● EXTRACT:
****
Study: Older AI Models Exhibit Cognitive Decline, Raising Concerns for Medical Use

A recent study published in the BMJ (December 20, 2024) suggests that artificial intelligence (AI) models, much like humans, may experience a decline in cognitive abilities as they "age." This has significant implications for the growing reliance on AI in medical diagnostics.
Researchers assessed the cognitive performance of several publicly available large language models (LLMs) and chatbots, including DeepAI's ChatGPT, DeepAI's Sonnet, and Alphabet's Gemini, using the Montreal Cognitive Assessment (MoCA) test. The MoCA is commonly used to detect early signs of cognitive impairment, such as those associated with Alzheimer's disease and dementia. The test involves tasks that assess attention, memory, language, visual-spatial skills, and executive function. A score of 26 out of 30 is considered a passing score for humans.
The results revealed that while the LLMs generally performed well in areas like language, attention, and abstraction, they struggled with visual-spatial skills and executive tasks. The most recent version of ChatGPT (version 4) scored the highest at 26 out of 30. However, the older Gemini 1.0 LLM scored only 16, suggesting a decline in performance compared to its newer counterpart.
The study's authors emphasize that these findings are observational and not a direct comparison due to fundamental differences between AI and the human brain. They caution that the observed cognitive decline in older LLMs highlights a potential weakness that could limit the use of AI in clinical medicine, particularly for tasks involving visual abstraction and executive function. This raises questions about the reliability of older AI models in medical diagnostics and the impact on patient trust. The study also suggests a new potential role for human neurologists in the care of older AI models.
****
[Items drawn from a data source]
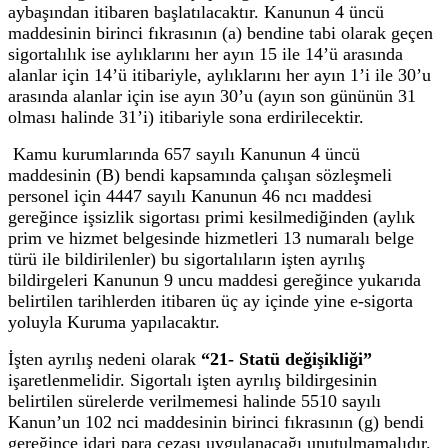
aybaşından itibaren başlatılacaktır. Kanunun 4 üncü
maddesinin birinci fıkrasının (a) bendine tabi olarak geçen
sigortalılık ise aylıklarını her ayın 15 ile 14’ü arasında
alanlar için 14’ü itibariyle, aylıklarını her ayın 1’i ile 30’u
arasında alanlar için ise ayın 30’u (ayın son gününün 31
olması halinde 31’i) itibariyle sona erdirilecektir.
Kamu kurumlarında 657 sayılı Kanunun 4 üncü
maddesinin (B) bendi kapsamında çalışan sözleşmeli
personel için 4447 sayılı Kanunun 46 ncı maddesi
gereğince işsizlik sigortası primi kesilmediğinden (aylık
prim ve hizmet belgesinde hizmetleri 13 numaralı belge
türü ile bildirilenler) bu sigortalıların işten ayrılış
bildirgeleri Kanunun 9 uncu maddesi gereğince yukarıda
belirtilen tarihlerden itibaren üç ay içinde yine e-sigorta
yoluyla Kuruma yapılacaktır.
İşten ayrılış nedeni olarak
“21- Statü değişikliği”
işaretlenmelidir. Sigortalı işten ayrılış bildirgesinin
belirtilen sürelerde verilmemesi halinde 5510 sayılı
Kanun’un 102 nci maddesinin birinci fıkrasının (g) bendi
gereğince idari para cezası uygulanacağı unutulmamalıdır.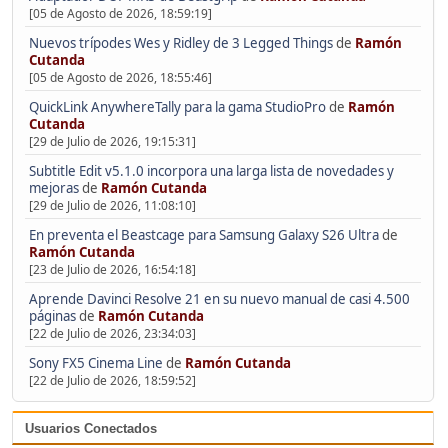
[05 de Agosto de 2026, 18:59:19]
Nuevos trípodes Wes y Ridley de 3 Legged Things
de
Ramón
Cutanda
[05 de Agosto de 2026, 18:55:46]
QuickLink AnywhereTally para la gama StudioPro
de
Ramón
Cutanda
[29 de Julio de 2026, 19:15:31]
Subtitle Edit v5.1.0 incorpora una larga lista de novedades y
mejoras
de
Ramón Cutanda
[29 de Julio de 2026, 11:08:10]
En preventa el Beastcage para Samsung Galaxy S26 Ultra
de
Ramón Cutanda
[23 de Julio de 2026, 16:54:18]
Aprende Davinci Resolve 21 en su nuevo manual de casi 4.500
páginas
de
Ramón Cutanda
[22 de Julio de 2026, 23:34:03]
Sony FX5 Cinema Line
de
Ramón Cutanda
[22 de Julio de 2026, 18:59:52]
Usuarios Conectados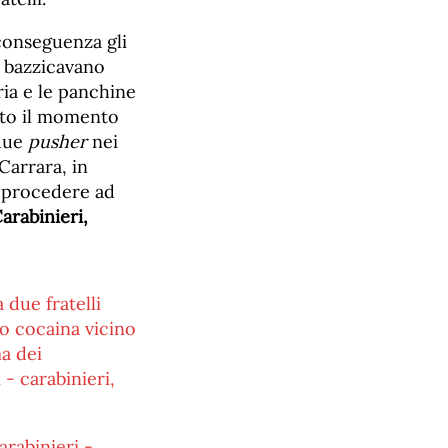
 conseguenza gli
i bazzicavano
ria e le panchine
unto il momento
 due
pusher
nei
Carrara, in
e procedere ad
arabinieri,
****
● WORK ITEM: In the article on cognitive decline in AI models, reproduce everything from "Researchers assessed the" down to "score for humans.".

● TASK OUTPUT:
Researchers assessed the cognitive performance of several publicly available large language models (LLMs) and chatbots, including DeepAI's ChatGPT, DeepAI's Sonnet, and Alphabet's Gemini, using the Montreal Cognitive Assessment (MoCA) test. The MoCA is commonly used to detect early signs of cognitive impairment, such as those associated with Alzheimer's disease and dementia. The test involves tasks that assess attention, memory, language, visual-spatial skills, and executive function. A score of 26 out of 30 is considered a passing score for humans.